Ini adalah dokumen versi lama!
Brahmanisme dan Sramanisme: Manakah yang Lebih Tua?
Narasi historis yang umumnya diterima oleh para sejarahwan adalah bahwa Brahmanisme merupakan agama tertua India kuno yang berasal dari kepercayaan bangsa Arya berdasarkan kitab Veda dan Sramanisme muncul kemudian sebagai reaksi atas otoritas Brahmanisme yang melemah. Narasi historis ini telah dibahas secara lengkap pada artikel Sejarah Buddhisme subjudul Pra-Buddhisme
Namun demikian, pada masa modern narasi historis ini mulai dipertanyakan oleh para sejarahwan dan beberapa di antaranya mengemukakan teori baru tentang awal mula kedua agama utama India kuno ini, misalnya Johannes Bronkhorst dalam bukunya Greater Magadha: Studies in the Culture of Early India (2007) dan Geoffrey Samuel dalam bukunya The Origins of Yoga and Tantra: Indic Religions to the Thirteenth Century (2008).
Teori Greater Magadha
Menurut Bronkhorst, walaupun Brahmanisme telah ada ketika aliran-aliran Sramanisme, seperti Buddhisme, Jainisme dan Ajikivisme, berkembang, namun para brahmana belum menduduki posisi dominan di wilayah Magadha dan sekitarnya, tempat lahirnya tradisi sramana, sehingga munculnya Sramanisme bukan reaksi terhadap pemikiran dan tradisi brahmana. Bronkhorst menyebut wilayah Magadha dan sekitarnya ini sebagai Greater Magadha (Magadha Besar) sehingga teorinya disebut Greater Magadha theory (teori Magadha besar).
Salah satu dasar argumen Bronkhorst adalah definisi “negeri Arya” (āryāvarta) menurut ahli tata bahasa Patañjali (yang diperkirakan hidup pada tahun 150 SM), yaitu di antara gurun Thar (dekat perbatasan India dan Pakistan sekarang) di barat sampai dengan pertemuan sungai Gangga dan Yamuna di timur. Sekitar empat abad kemudian teks Mānava Dharmaśāstra memperluas cakupan wilayah Āryāvarta dari bagian barat sampai dengan lautan sebelah timur, lebih luas daripada definisi Patañjali.

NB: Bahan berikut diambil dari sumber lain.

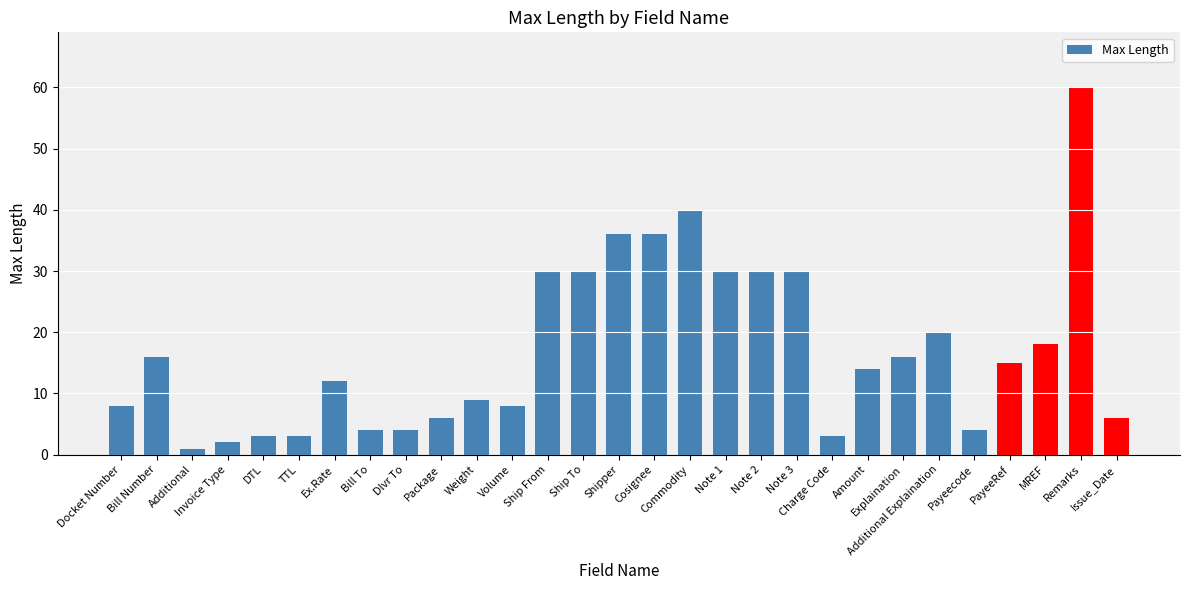

How many distinct data groups are displayed?

1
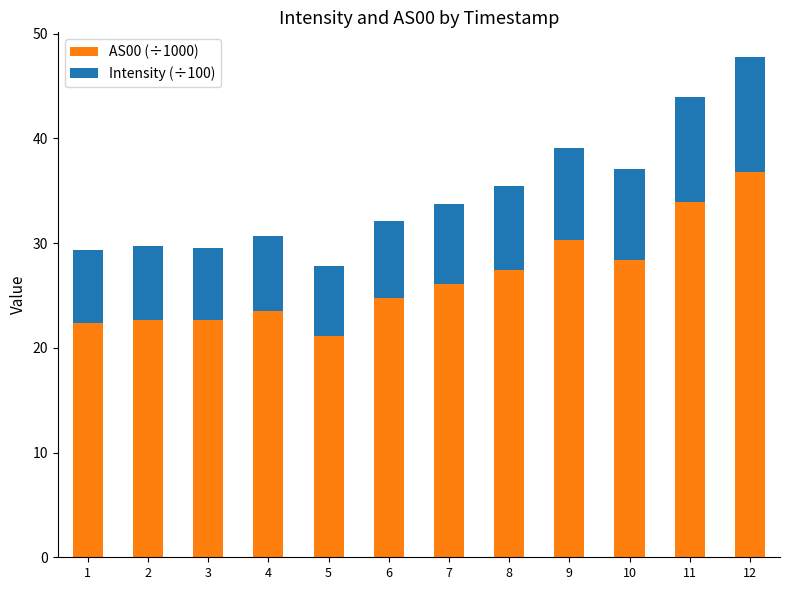

How many categories are shown in the chart?

12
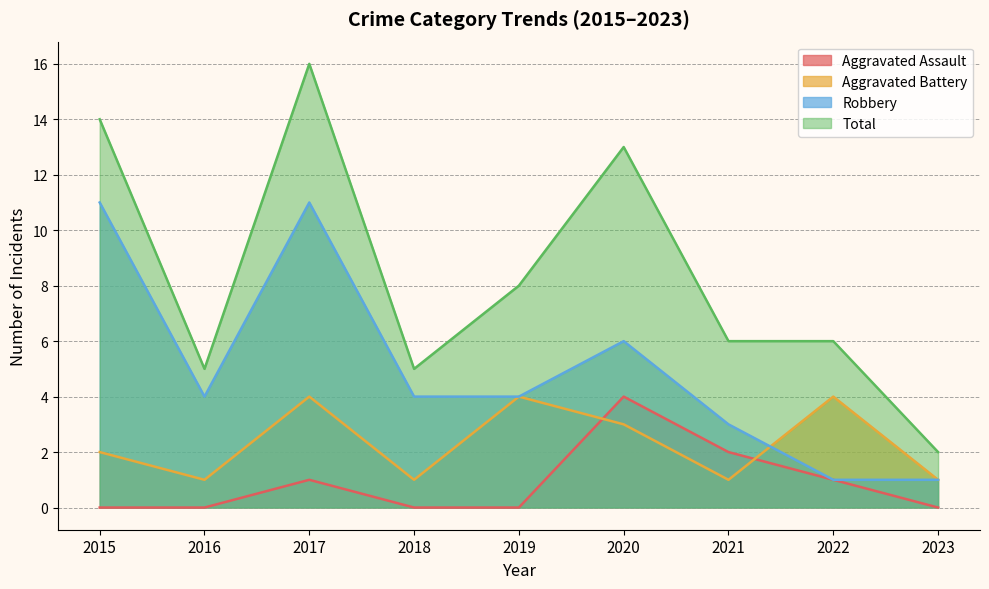

Does the chart have visible grid lines?

Yes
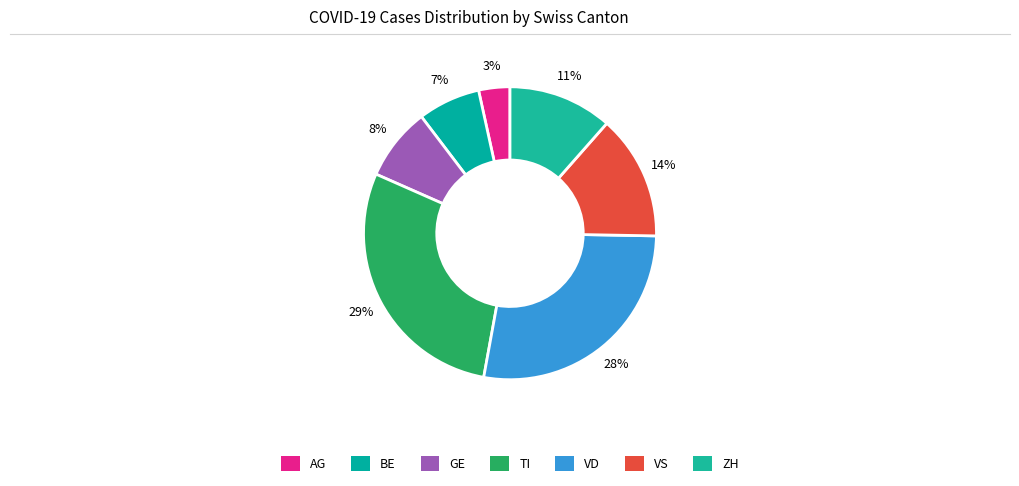

To the nearest percent, what is the average slice percentage?

14%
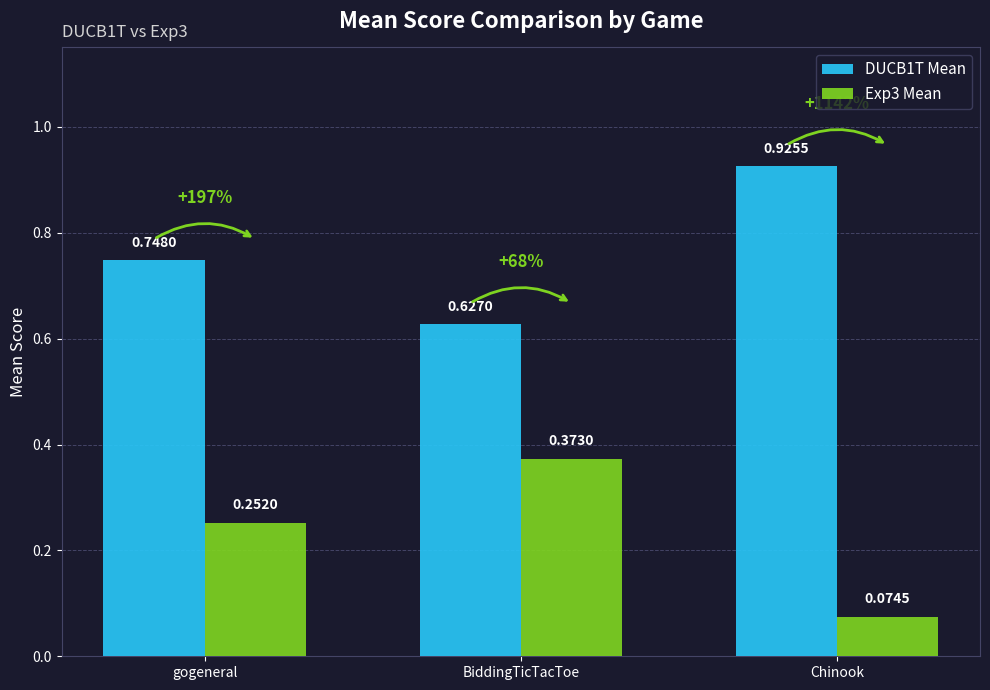

How many bars are there in each group?

2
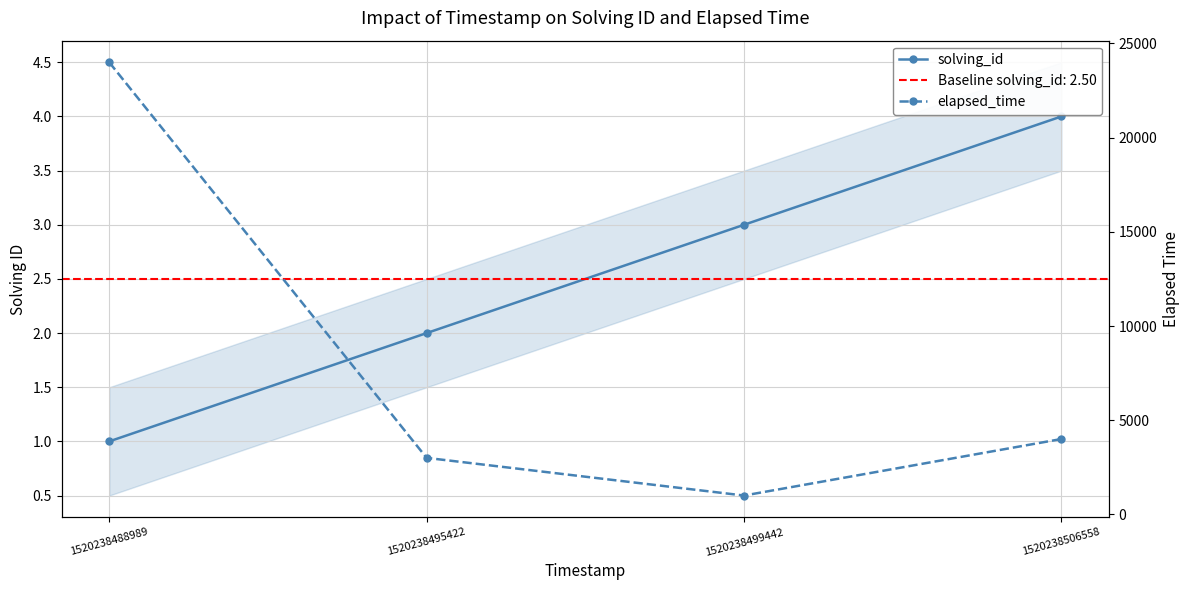

Reading left to right, extract all data points from this chart.

solving_id: 1520238488989=1	1520238495422=2	1520238499442=3	1520238506558=4
elapsed_time: 1520238488989=24000	1520238495422=3000	1520238499442=1000	1520238506558=4000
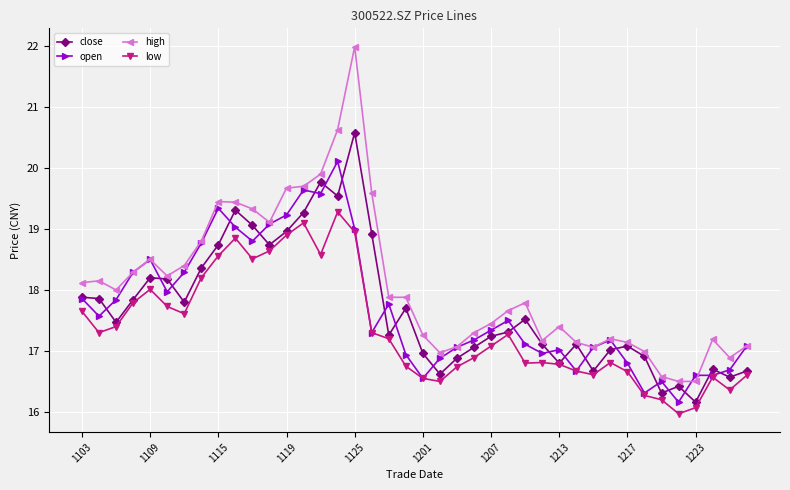

Which series has the largest total across all categories?

high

Hal ini berarti perubahan besar telah terjadi antara abad ke-2 SM dan abad ke-2 atau ke-3 M: para brahmana abad ke-2 SM menganggap daerah sebelah timur lembah sungai Gangga sebagai negeri asing, sedangkan para brahmana abad ke-2 atau ke-3 M melihat daerah yang sama sebagai negeri mereka. Daerah tersebut pada masa Patañjali tidak dianggap sebagai wilayah para brahmana. Namun ini bukan berarti tidak ada brahmana di sana, melainkan para brahmana yang tinggal di daerah itu tidak dianggap sebagai anggota masyarakat yang tertinggi seperti yang diklaim para brahmana di daerah sebelah barat. Artinya, di daerah tersebut pengaruh Brahmanisme (tradisi Veda) belum mengakar dengan kuat.
Daerah sebelah timur pertemuan sungai Gangga dan Yamuna yang adalah wilayah kerajaan Magadha dan sekitarnya (Greater Magadha) merupakan tempat lahirnya aliran-aliran tradisi Sramana, terutama Buddhisme dan Jainisme, di mana Sang Buddha dan Mahavira hidup dan mengajarkan ajarannya masing-masing. Jika pada masa Patañjali daerah ini belum menjadi wilayah para brahmana, maka daerah ini pasti bukan wilayah para brahmana pada masa Sang Buddha, karena Patañjali hidup dua atau dua setengah abad setelah wafatnya Sang Buddha.